La solidaridad no es casual
.
Desolación, tristeza, amargura, dolor, enojo, impotencia, frustración, bronca, abatimiento, angustia, llanto, desesperanza, miedo, desconcierto… son algunas de las palabras para describir lo que sintieron los habitantes de Bahía Blanca cuando se desató la catástrofe.
Metafóricamente, así como bajaba el agua y sin intentar romantizar los estados vividos, paulatinamente otros estados se empezaron a percibir. Ponerse en tarea ayuda a transitar ciertos dolores, permite cambiar el eje y salir del desaliento para empezar a edificar un nuevo proyecto o recuperar los existentes.
En medio del caos, una vez más se destaca la solidaridad, de los cercanos y los lejanos, pues casi todo un país, empatizó con la situación y se dispuso a colaborar. Como es habitual en este espacio, surgen preguntas: ¿La solidaridad es un sentimiento que brota espontáneamente? ¿Es algo así como parte del ADN o se adquiere?
Silvia Gattino, en su publicación “Representaciones sociales de la solidaridad” aporta interesantes ideas. Por un lado, la solidaridad surge de la imposibilidad del sujeto de actuar aisladamente o de su interés por desarrollar formas de colaboración con los otros. Asevera que no debe confundirse con altruismo o generosidad, no es lo mismo.
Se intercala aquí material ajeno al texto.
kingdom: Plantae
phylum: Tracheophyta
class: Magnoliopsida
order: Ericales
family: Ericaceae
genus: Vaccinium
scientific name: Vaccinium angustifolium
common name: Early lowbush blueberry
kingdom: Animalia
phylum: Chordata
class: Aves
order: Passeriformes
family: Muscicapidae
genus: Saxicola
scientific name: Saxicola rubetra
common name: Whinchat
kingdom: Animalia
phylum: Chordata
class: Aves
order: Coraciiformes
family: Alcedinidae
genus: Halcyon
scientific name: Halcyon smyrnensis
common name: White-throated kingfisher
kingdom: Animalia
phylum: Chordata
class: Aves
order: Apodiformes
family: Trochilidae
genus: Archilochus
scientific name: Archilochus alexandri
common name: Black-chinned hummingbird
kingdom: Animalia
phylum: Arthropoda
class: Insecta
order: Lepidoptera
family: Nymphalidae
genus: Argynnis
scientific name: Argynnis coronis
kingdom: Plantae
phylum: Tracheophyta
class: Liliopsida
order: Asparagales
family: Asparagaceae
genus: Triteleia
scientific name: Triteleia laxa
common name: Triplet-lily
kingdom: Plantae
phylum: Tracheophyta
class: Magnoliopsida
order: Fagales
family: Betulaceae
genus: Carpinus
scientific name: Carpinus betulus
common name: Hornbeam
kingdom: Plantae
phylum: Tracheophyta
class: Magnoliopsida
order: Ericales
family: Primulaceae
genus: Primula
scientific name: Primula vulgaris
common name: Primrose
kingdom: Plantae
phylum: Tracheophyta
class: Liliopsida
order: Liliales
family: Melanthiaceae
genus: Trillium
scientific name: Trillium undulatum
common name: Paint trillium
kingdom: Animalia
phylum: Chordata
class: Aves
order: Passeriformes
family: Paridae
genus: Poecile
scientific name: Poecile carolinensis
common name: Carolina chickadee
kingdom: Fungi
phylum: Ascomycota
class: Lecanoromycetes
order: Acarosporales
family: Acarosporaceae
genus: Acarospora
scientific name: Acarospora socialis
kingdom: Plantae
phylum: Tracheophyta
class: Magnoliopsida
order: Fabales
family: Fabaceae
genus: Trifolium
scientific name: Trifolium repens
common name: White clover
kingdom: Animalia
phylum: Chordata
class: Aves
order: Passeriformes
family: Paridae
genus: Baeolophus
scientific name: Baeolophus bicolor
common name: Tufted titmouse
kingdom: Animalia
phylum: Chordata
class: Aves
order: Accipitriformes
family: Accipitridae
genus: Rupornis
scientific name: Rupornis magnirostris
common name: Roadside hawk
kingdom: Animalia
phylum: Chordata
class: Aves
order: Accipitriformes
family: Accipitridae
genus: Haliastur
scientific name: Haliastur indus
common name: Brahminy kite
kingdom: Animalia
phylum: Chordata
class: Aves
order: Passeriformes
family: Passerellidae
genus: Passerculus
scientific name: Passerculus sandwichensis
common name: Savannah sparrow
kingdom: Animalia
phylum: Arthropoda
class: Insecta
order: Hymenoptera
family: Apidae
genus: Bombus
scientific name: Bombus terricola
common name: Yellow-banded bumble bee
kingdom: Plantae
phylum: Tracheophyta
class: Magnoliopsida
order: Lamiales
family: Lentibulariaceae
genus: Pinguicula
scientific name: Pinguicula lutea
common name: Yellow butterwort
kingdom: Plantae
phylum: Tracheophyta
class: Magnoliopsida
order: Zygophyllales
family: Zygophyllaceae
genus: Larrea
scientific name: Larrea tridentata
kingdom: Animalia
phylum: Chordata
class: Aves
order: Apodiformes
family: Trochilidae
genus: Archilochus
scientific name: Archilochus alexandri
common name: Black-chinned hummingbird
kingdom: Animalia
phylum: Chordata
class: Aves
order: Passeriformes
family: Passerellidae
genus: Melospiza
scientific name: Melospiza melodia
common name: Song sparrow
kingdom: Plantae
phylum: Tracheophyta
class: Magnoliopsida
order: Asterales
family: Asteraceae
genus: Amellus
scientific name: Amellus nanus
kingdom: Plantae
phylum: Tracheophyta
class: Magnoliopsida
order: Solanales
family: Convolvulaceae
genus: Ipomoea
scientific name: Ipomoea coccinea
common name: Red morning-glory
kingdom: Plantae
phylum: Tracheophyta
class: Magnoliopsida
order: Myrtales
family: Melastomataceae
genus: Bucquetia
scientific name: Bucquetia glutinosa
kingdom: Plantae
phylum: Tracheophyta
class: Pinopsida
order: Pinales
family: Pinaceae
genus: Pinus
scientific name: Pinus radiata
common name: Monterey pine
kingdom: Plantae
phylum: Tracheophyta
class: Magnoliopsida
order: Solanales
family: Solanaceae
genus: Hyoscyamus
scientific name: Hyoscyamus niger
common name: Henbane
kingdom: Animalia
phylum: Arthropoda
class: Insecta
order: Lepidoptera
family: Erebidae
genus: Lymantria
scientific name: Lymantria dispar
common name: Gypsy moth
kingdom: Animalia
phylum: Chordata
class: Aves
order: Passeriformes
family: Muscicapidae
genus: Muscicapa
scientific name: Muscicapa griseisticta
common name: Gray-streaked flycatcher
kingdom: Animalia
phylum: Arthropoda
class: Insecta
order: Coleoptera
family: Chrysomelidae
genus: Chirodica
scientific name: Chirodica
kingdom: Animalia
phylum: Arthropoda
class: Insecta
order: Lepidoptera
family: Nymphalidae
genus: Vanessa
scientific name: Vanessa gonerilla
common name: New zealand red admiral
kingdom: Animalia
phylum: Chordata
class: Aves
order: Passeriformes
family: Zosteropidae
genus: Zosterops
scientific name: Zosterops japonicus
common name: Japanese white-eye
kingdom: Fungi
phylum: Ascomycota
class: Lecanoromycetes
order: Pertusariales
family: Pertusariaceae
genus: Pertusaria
Pareciera que la solidaridad “se pone de moda”, se la banaliza en redes sociales, se multiplican influencers y colectas y la ambigüedad del concepto también se acrecienta. Por eso cabe destacar que la solidaridad nace como ideología sobre el final del siglo XIX y conlleva nada más y nada menos que una nueva representación de la unión social y política, que desemboca en una profunda transformación de las modalidades de gestión de la intervención pública.
No caben dudas de que el concepto es profundo y con implicancias políticas y sociales. En este sentido Émile Durkheim, defendía la idea en sus diversas obras de que la sociedad moderna se conserva unida gracias a la solidaridad. Para el sociólogo y filósofo francés, la solidaridad es un valor, de hecho, así se la suele presentar, sin embargo, es una condición para el funcionamiento de las sociedades.
Así, se advierte que, en las sociedades primitivas, nace de la conciencia colectiva, las personas se identifican con los grupos sociales y se percibe que debe haber condiciones de igualdad, en este sentido la solidaridad opera como dispositivo para que, mediante el compromiso asumido por todos, esa condición se mantenga.
La solidaridad, de esta manera, se convierte en un concepto fundamental de la civilización republicana y está presente en procesos tales como hermandad, libertad e igualdad que reivindica la Revolución francesa.
Hoy, “la solidaridad es un hilo conductor indispensable para la construcción y la conceptualización de las políticas sociales”, un elemento de relación entre las personas y la sociedad en su conjunto.
Te estarás preguntado el porqué de esta reflexión y este recorrido más sociológico que psicológico, y es muy simple.
En tiempos de individualismo exacerbado, de banderas de libertad en las que unos pocos se llenan los bolsillos, en tiempos donde el tejido social y las instituciones están completamente fragilizados, urge entender que cualquier acción que implique ayudar, asistir o compartir, está fomentando esta compleja actividad de ponerse en el lugar del otro y desde una posición democrática, y es justamente lo que se necesita para estos tiempos violentos y feroces que estamos viviendo; la solidaridad no es casual.